Battle Pets, everyone loves to hate on 'em, but they do so for the wrong reasons.
From a design perspective, the idea of having a unit which is not controlled by a player is an interesting one. By giving them predictable movements and attack targets, it allows for players with greater understanding of positioning to anticipate targets, and govern where the battle pet’s focus will be.
So while normal units have “attacker advantage”, in that the player who controls the unit can decide where they move and attack, Battle Pets have “defender advantage”. Given that you have limited control over these units, they are given a slight buff to their base attack and health.

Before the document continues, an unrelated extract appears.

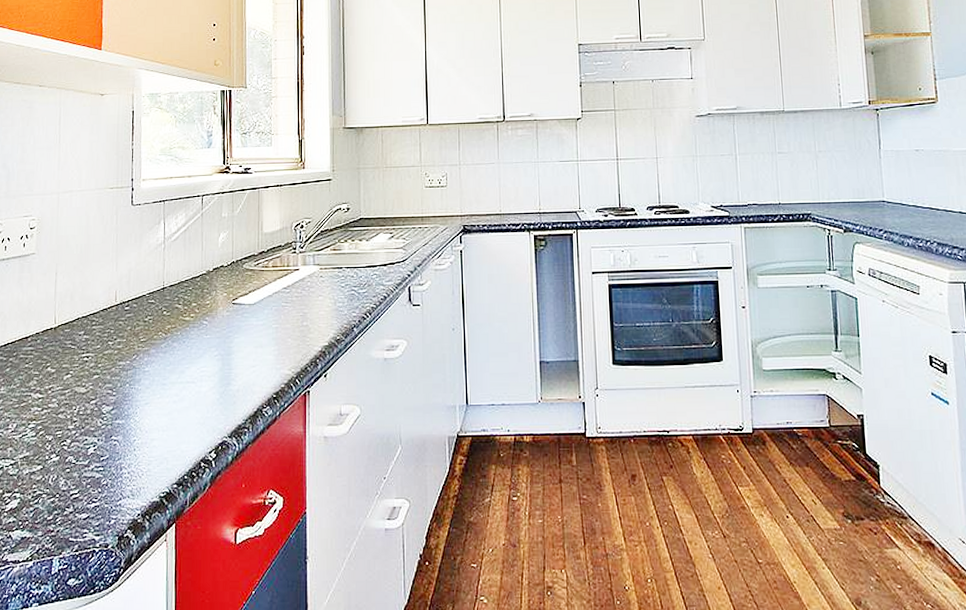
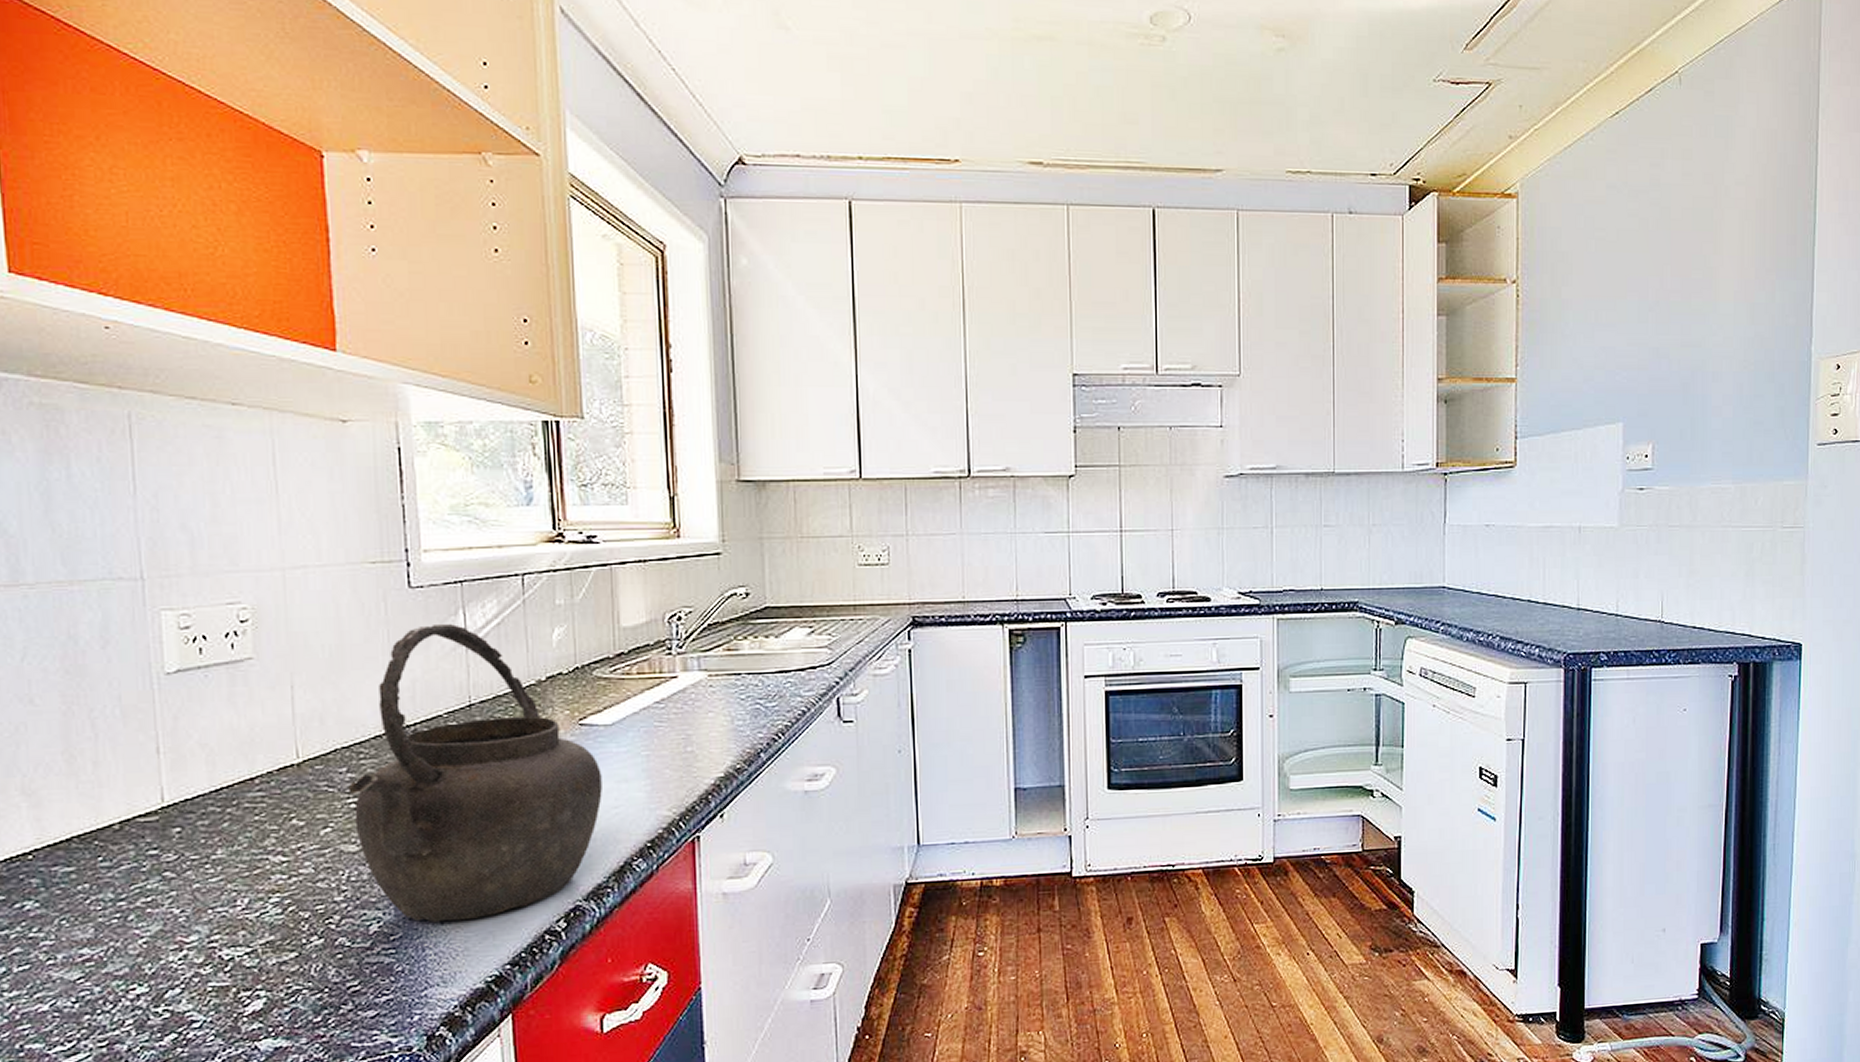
kettle: none [83,231,245,448] -> present [348,624,602,923]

Now, as I said in the title, this is not why battle pets are weak. Lack of controlling them, while perceived as a weakness, is not their biggest flaw.
Buff Spells & Battle Pets
All the factions have various spells which provide an increase in attack and health of a unit, in exchange for a card spent, and a few extra crystals. Here is where the battle pets fail miserably. You simply cannot effectively use these cards with a battle pet.
Because the battle pet attacks at the start of your turn, before you have a chance to make any plays, they require that you play the spell to increase their stat line the turn before. This leads to potential blowouts by your opponent.
When you are using spells that increase a minions attack, you generally play the minion on one turn, positioning it to be close enough to the battle, but safe enough to survive to a future turn. Then on the subsequent turn, you play your spell to increase its attack, so that it becomes more effective. If you were to play your buff spell on the same turn as you play the unit, it presents a scenario where you have spent two cards and a decent amount of crystals, and put them all into a single square on the board.
Your opponent then has the opportunity to respond. Playing a removal card that is of lower cost than your minion + spell combined, gaining him both tempo (since he spends fewer crystals to remove your minion, than you spent on the minion plus buff spell combined), and card advantage (his one removal spell card, to your two cards, minion plus spell). Alternatively, your opponent can just dispel your buff effect, which negates the spells bonus, and any innate abilities your minion might have had.
Because of this, Battle Pets can never compete with regular minions. Since they always attack at the start of your turn, creating an anti-synergy with Buff Spells, which are a core component of almost every deck. Thus, the reason they are inherently weak cards, compared to any alternative choice at the same crystal cost.
Hopefully this has helped illuminate your understanding of battle pets. Allowing you to better discern if you should pick them for inclusion in your gauntlet decks. (I.E. Lots of buff spells; don’t pick battle pets! No buff spell; get that battle pet stat bonus!)